Scary Truths, Clean Microphones
If some questions are better left unanswered, the music industry has at least one company that never got the memo. Mic Check, known for its maximum-strength freshness wipes for microphones, has devoted an entire marketing campaign to one disturbing prospect: “Where has that microphone been before you used it?” In a series of graphic but hilarious web videos, Mic Check dwells in disgusting detail on germs, gunk, bad breath, and horrors even more unmentionable. What kind of company would subject its customers to that sort of thing?

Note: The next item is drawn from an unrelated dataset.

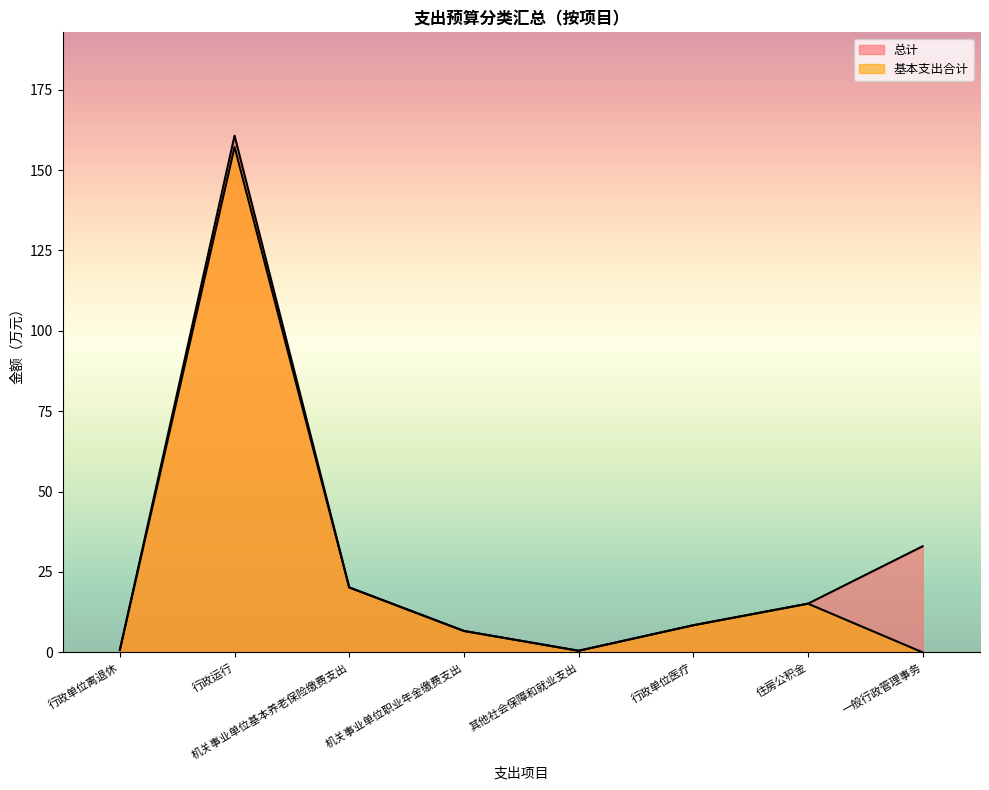

Which series has the largest total across all categories?

总计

Seemingly, a company that knows how to make it all go away.
First sold in 2011, Mic Check was invented by Reed Tyack, who describes himself as “a lone musician in search of freshness.” He recalls, “After repeatedly using sneeze-infested, beer-drenched, bad-breath-stinky, all-around-filthy microphones, I dreamed of a way to put all of those problems in check.” In Mic Check, Tyack developed the only single-pack microphone cleaner formulated to clean, deodorize, and disinfect without damaging the microphone. Its thick, oversized wipes are made to cut through grime, while a concentration of 70% ethyl alcohol kills 99.9% of all germs. As far as cigarette odor and bad breath are concerned, doses of ethyl alcohol and mint combine to “kick the funk,” as Mic Check puts it. Its individually sealed packets are made to be slipped into pockets or thrown into gig bags for whenever they’re needed.
After just under two years on the market, Mic Check is now being sold throughout North America and Europe, with distribution also established in the Philippines. Currently, the company is looking at new ingredients to add to the Mic Check mix, with plans to introduce a new and improved formula next year. “We have a unique product that no one else has out there, which is our biggest advantage,” says Tyack. If there’s a disadvantage, he adds, it’s that not everyone spends time thinking about microphone hygiene and how to address it. “We are using educational marketing to help them understand the need,” he says—and that’s where the videos come in.